If you have made more than one Will then you need to ensure that your Executors under that Will find it before anyone presumes that your earlier, revoked Will, is your last Will.

How to find a Will

Many people who have had professional help with their Will take advantage of that organisation’s will storage service. Usually, that is a first port of call for an Executor who cannot find a Will. Usually there will be contact details for that organisation on the Will itself, and therefore on any copy of it which comes to light.

Wills are often also stored by solicitors for their clients who have used other services and therefore any firm known to have been used for any other service is a good place to look, as are other companies, such as banks, which offer safe custody services.

Some families have to resort to making enquiries of all solicitors’ practices which the deceased might have used and enquiring to all banks in the hope of finding a lost Will.

Certainty is the National Will Register which hold details of wills held by many of their member solicitors. They are also able to offer a search for all solicitors in relevant geographical areas. As solicitors are the principal professional advisors offering safe custody services for wills, this is a search which should be undertaken wherever a Will is missing or wherever there is no known Will.

What if there is no Will?

When a person dies without leaving a Will, the distribution of their estate will have to be made in accordance with the provisions of the Administration of Estates Act 1925 known colloquially as “the Intestacy Rules”.  These rules also dictate who has the right to administer the estate.

Even if the person was married or in a Registered Civil Partnership at the time of their death, the Intestacy Rules will not necessarily pass the whole estate to the spouse of the Civil Partner. Depending upon the size of the estate, some may pass to the deceased’s children or grandchildren.

The size of an estate will depend on how any jointly owned property is held, as some assets may automatically pass to the other owners and not form part of the estate which complicates matters further.

If there is no surviving spouse or Civil Partner, the estate will pass to any children of the deceased, if there are any, or to grandchildren (if any). If there are no children or grandchildren, then the closest relatives are next in line starting with parents, brothers and sisters and nieces and nephews.
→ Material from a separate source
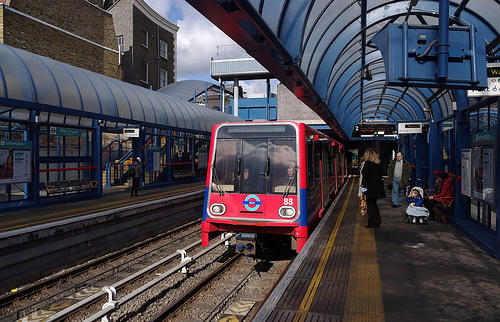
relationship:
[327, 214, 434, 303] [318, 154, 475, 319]
shadows on sidewalk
What is important is that a partner of the deceased who is not married to them, or in a Registered Civil Partnership with them, when they die will get nothing under the Intestacy Rules. It is also worth noting that half-brothers and half-sisters are lower down the pecking order than brothers and sisters which many people think is rather old fashioned and find the distinction both surprising and confusing.

If there really are no family members eligible to inherit under the Intestacy Rules, then the estate would pass to the Duchy of Cornwall if the deceased died in Wales or the South of England or the Duchy of Lancaster if the deceased died in the North if England.

The important point is that the Intestacy Rules may not reflect the deceased’s wishes, particularly as they make absolutely no provision for unmarried partners, friends or favourite charities. This is why everyone should make a Will and make sure that it will be found easily following their death.